Dr Wilson considered his response, then said quietly, ‘The charge nurse on the ward says you avoid the other patients.’

‘I just like sitting on my own.’

‘Do they frighten you?’ Dr Wilson asked.

‘Sometimes. I want to go home,’ Frank said pleadingly.

Dr Wilson shook his head. ‘It does pain me, Frank, that someone of your education, your class, should end up on a public ward. You’re actually Dr Muncaster, aren’t you? A PhD?’

‘Yes.’

‘You shouldn’t really be with the pauper lunatics. Some of those poor people – they barely have minds any more. But I can’t just let you leave, Frank. You pushed your brother through a first-floor window. It’s a miracle he got off with a broken arm. To say nothing of screaming about the end of the world. Someone heard that out in the street. There’s still a police case open: causing grievous bodily harm is an imprisonable offence. Fortunately your brother didn’t want to prosecute. As it is, you’ve been certified as insane and you must stay here till you’re cured. How are you getting on with the reduced Largactil dose?’

‘All right. It makes me feel calm.’

A self-satisfied smile crossed Wilson’s face. ‘Good.
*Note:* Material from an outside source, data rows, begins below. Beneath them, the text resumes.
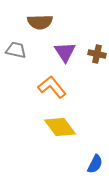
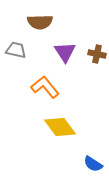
orange L-shape: moved 7 px left
blue semicircle: moved 2 px left; rotated 96 degrees clockwise
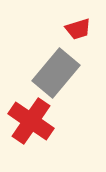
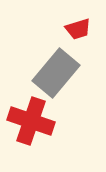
red cross: rotated 15 degrees counterclockwise
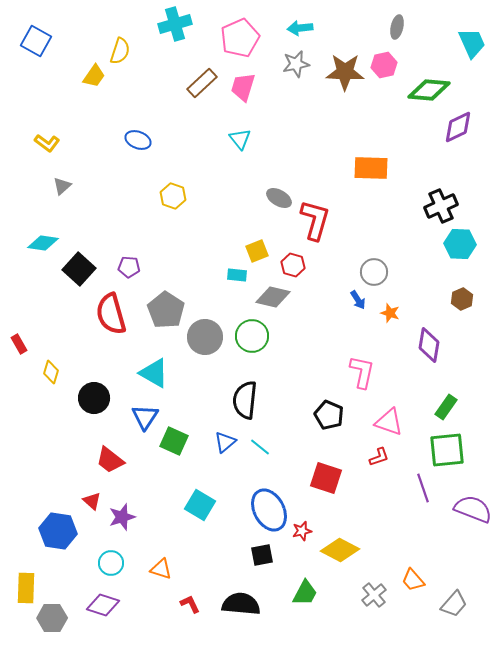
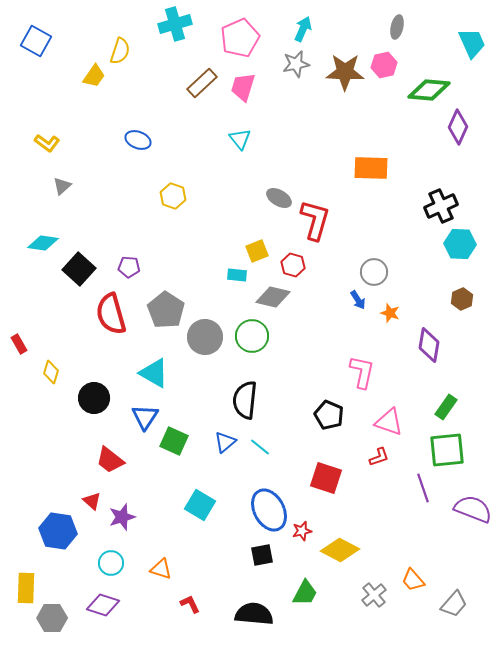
cyan arrow at (300, 28): moved 3 px right, 1 px down; rotated 120 degrees clockwise
purple diamond at (458, 127): rotated 40 degrees counterclockwise
black semicircle at (241, 604): moved 13 px right, 10 px down
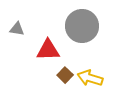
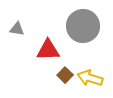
gray circle: moved 1 px right
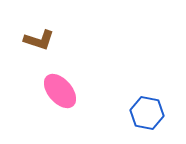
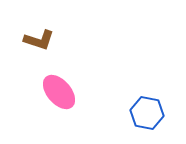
pink ellipse: moved 1 px left, 1 px down
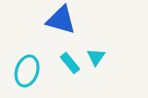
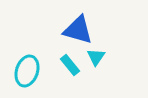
blue triangle: moved 17 px right, 10 px down
cyan rectangle: moved 2 px down
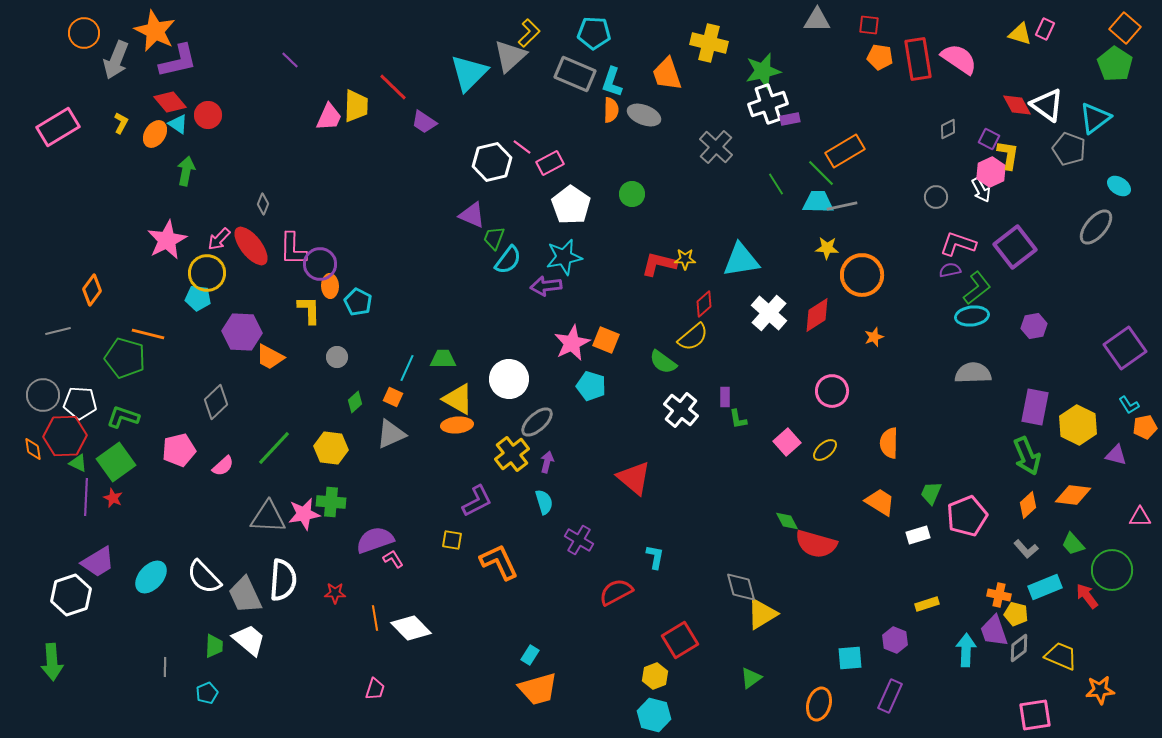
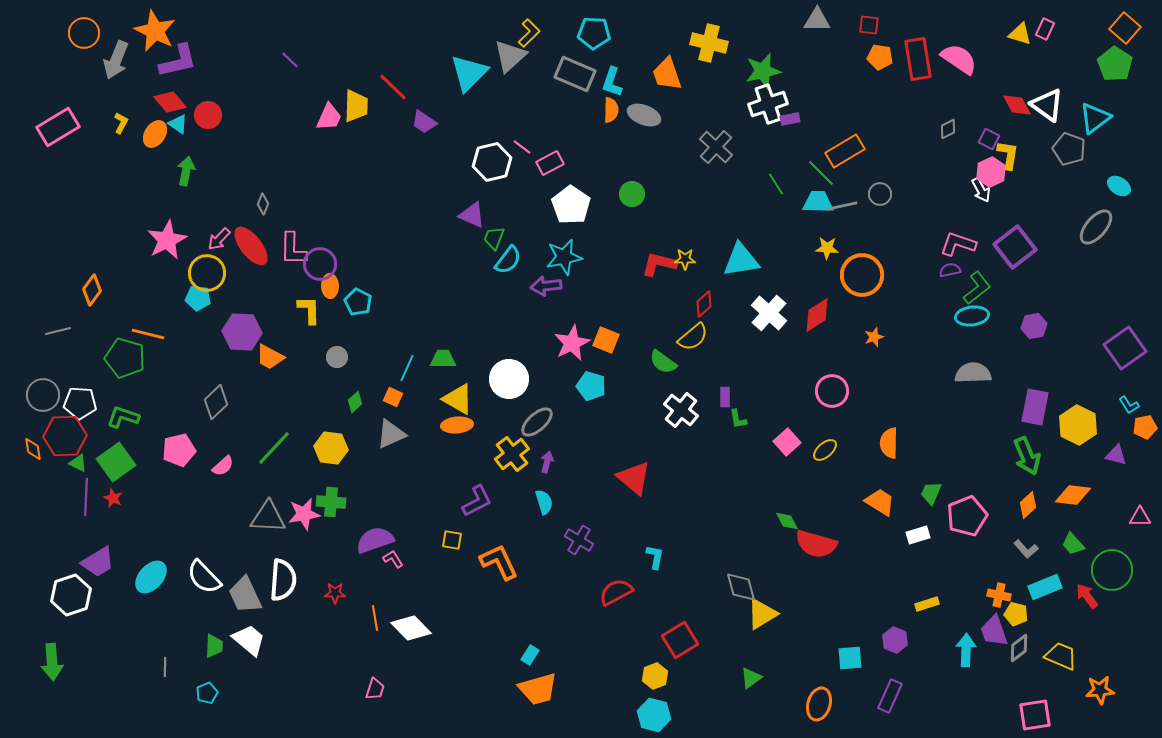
gray circle at (936, 197): moved 56 px left, 3 px up
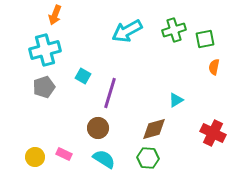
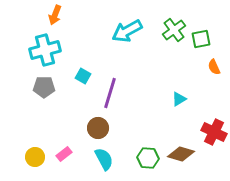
green cross: rotated 20 degrees counterclockwise
green square: moved 4 px left
orange semicircle: rotated 35 degrees counterclockwise
gray pentagon: rotated 20 degrees clockwise
cyan triangle: moved 3 px right, 1 px up
brown diamond: moved 27 px right, 25 px down; rotated 32 degrees clockwise
red cross: moved 1 px right, 1 px up
pink rectangle: rotated 63 degrees counterclockwise
cyan semicircle: rotated 30 degrees clockwise
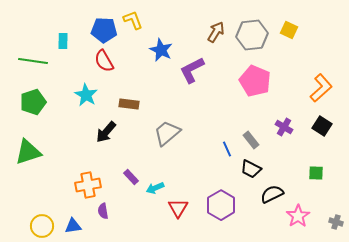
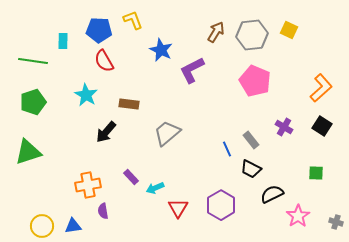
blue pentagon: moved 5 px left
This is one of the first British hospitals to use Largactil. My idea. It’s French, you know, so it’s more expensive with the import duty. But I persuaded the Board. My cousin working in the Ministry of Health gives me a certain influence.’ He gave a superior little smile.

‘It makes my mouth dry. And I feel tired.’

‘It keeps you calm. That’s the main thing, in the circumstances.’

‘I’ll never do anything like that again.’

The doctor made a steeple of his hands. They were small and surprisingly delicate. ‘The question is, why did you do it in the first place?’

‘I don’t know.’

‘If we’re going to help you, you have to talk about it.’ He pursed his small mouth. ‘Do you believe the end of the world is coming? Some religious people do.’

Frank shook his head. The end could come, but religion would have nothing to do with it.

Dr Wilson persisted. ‘When you arrived you were asked what your religion was. You said your mother was a spiritualist but you didn’t believe in God.’

‘Yes.’

‘Did your mother take you to spiritualist churches?’

‘No. She had séances at her house with a woman who said she could contact the dead.’

‘Do you think she could, this woman?’

‘No,’ Frank answered flatly.

‘So you didn’t believe in any of it?’

‘No.’

‘You have no relatives apart from your brother.’

‘No.’

‘No-one’s been to visit.’

‘They never did like me in the labs. I didn’t fit in.’ Frank felt tears coming now.

‘Well, there’s a stigma, people are frightened of asylums. Even relatives usually stop coming after a time.’ The doctor shifted in his seat. ‘But if we’re to get you into the Private Villa, which I think would be more suitable for you, the board will need funds.’